Re: Remove horizontal summation lines but keep a minus
Posted: 2018-09-21T05:05:19-07:00
by isfando
I applied your command but it dont white the lines. It makes them grey.
Before Applying your command
https://drive.google.com/open?id=1EN3Zj ... 4lPwESQT8K
After Applying your command
https://drive.google.com/open?id=1vXmjC ... hPmfveDuTG
I am using convert on windows with following information.
Version: ImageMagick 7.0.7-4 Q16 x64 2017-09-23
http://www.imagemagick.org
Copyright: Copyright (C) 1999-2015 ImageMagick Studio LLC
License:
http://www.imagemagick.org/script/license.php
Visual C++: 180040629
Features: Cipher DPC Modules OpenMP
Delegates (built-in): bzlib cairo flif freetype jng jp2 jpeg lcms lqr openexr pangocairo png ps rsvg tiff webp xml zlib
Re: Remove horizontal summation lines but keep a minus
Posted: 2018-09-21T05:37:13-07:00
by snibgo
My command turns black lines into white, but your image doesn't have black lines. You could process it to make the lines black, then remove them, and use the pixels that have changed to paint white over your input image.
However, that image is low quality with small characters.
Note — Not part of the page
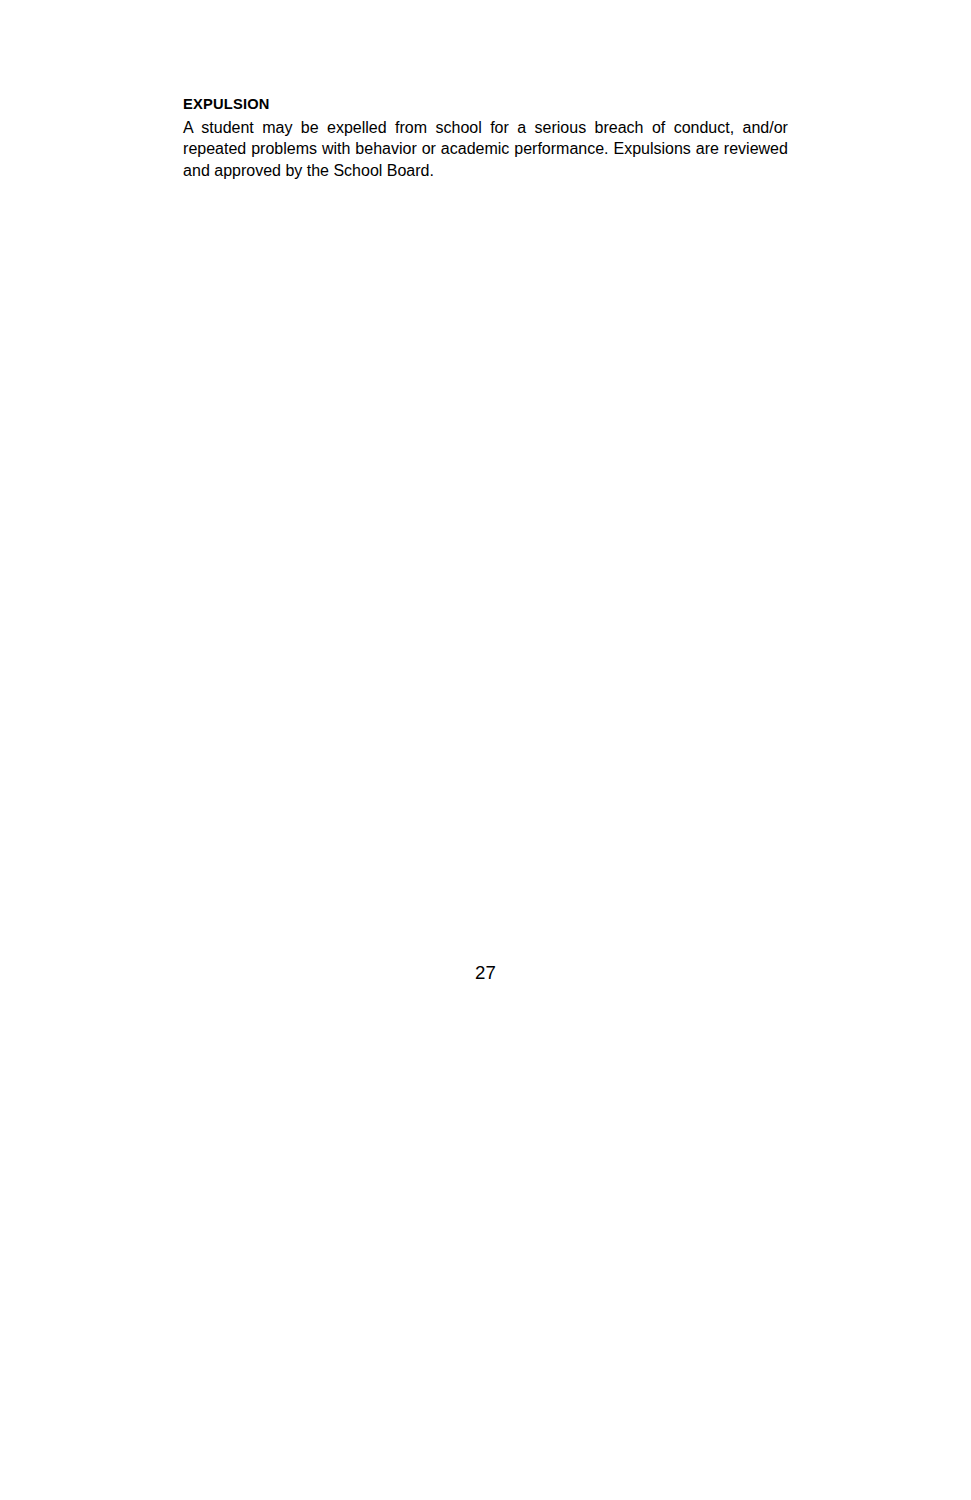EXPULSION
A student may be expelled from school for a serious breach of conduct, and/or repeated problems with behavior or academic performance. Expulsions are reviewed and approved by the School Board.
27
I doubt that you will get reliable OCR from it.
Re: Remove horizontal summation lines but keep a minus
Posted: 2018-09-21T06:19:31-07:00
by isfando
Sorry the pictures earlier were taken in a bit bad zoom and they were part of bigger picture which i cant post for confidentiality reason.
I changed my lines to black and your command works for the most part but it leaves the jagged edges out.
I am using the following command to convert from pdf to png
convert -density 300 ./sam.pdf -depth 8 -strip -background white -alpha off -threshold 70% sam.png
I get this png as a result after running the above command
https://drive.google.com/open?id=1Fv3RI ... tZiIDDCVqc
After Applying your command
https://drive.google.com/open?id=1Q9xJX ... IBq0lrxU-L
The only problem is there is still some noise remaining from the removed lines which could be parsed as minus sign with tesseract.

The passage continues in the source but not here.